Dans le cœur de beaucoup de Cavaillonnais il reste le créateur de ce groupe d'amateurs passionnés "La Jeunesse en Chanson" qui fit les beaux soirs de Cavaillon voici cinquante ans, pour d'autres il est l'animateur du cabaret le Joker, ou encore Le Cerf, où la jeunesse du département se donnait rendez-vous, pour d'autres encore il est le Dieu de la Sorgue, dans l'opéra Pescaire de Sorgo.

Passionné de brocante, il s'était fait dans ce milieu de nombreux amis et comme il ne faisait jamais les choses à moitié il était devenu une autorité, une référence et beaucoup de professionnels ne négligeaient pas son avis ou ses conseils.

Son autre passion, celle des courses de chevaux, en avait fait aussi ce personnage haut en couleur, volubile, généreux, ouvert, dont la silhouette reconnaissable hante encore les champs de courses aujourd'hui qu'il nous a quitté.

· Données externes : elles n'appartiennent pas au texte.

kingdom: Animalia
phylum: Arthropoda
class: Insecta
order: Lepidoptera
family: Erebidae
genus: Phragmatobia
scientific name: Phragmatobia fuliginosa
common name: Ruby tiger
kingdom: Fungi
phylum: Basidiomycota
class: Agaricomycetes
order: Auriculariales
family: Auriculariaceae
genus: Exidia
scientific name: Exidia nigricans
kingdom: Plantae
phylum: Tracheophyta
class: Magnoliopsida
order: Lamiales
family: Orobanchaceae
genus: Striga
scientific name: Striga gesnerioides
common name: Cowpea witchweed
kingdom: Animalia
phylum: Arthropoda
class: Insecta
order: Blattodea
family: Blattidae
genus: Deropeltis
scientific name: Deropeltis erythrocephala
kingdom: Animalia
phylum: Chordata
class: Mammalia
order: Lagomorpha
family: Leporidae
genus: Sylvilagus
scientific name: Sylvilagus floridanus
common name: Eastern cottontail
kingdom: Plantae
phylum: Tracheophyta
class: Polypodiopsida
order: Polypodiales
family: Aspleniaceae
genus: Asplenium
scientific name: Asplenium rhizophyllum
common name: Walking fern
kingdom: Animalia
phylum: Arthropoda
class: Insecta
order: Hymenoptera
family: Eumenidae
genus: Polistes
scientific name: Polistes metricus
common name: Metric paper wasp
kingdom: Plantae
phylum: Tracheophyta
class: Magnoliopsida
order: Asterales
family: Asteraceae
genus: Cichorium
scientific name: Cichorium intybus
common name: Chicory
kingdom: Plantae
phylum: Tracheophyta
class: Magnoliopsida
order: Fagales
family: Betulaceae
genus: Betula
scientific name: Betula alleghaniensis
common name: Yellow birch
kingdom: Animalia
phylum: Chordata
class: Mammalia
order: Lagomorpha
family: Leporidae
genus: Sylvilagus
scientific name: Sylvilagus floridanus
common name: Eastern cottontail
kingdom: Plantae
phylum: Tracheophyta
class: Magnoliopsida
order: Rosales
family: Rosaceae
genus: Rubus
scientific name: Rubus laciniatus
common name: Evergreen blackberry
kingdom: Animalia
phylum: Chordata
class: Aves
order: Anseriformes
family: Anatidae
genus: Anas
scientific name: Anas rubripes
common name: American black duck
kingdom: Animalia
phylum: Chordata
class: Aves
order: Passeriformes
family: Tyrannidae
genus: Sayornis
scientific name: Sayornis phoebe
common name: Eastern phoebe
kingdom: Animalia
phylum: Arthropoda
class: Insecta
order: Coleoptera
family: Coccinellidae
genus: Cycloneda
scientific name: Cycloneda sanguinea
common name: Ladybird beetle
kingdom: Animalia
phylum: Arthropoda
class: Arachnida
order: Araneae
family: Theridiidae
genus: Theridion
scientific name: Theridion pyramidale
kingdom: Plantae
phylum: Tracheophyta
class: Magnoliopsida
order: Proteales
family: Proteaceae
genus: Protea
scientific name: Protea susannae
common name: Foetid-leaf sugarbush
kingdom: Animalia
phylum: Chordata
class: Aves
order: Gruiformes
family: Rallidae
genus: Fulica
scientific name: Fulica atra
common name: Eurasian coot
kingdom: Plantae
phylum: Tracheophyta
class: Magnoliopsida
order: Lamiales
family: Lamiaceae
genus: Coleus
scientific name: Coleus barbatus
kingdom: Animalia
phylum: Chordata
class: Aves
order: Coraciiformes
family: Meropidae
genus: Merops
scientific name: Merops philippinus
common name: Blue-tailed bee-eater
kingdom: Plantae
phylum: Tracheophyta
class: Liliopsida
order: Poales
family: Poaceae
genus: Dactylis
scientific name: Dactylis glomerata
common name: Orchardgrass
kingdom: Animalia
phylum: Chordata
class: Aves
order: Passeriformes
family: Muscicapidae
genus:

Les années passent, le temps nous déconstruit, la nostalgie nous affaiblit, un peu de rancœur nous abîme le cœur pour l'injustice de la vie qui nous enlève les êtres chers. Mais tant que l'on pense à eux ils restent vivants.

A l'heure de faire le bilan il est une chose qui me satisfait : cet homme-là fut mon ami. S'il ne me reste qu'une fierté, ce sera celle-là.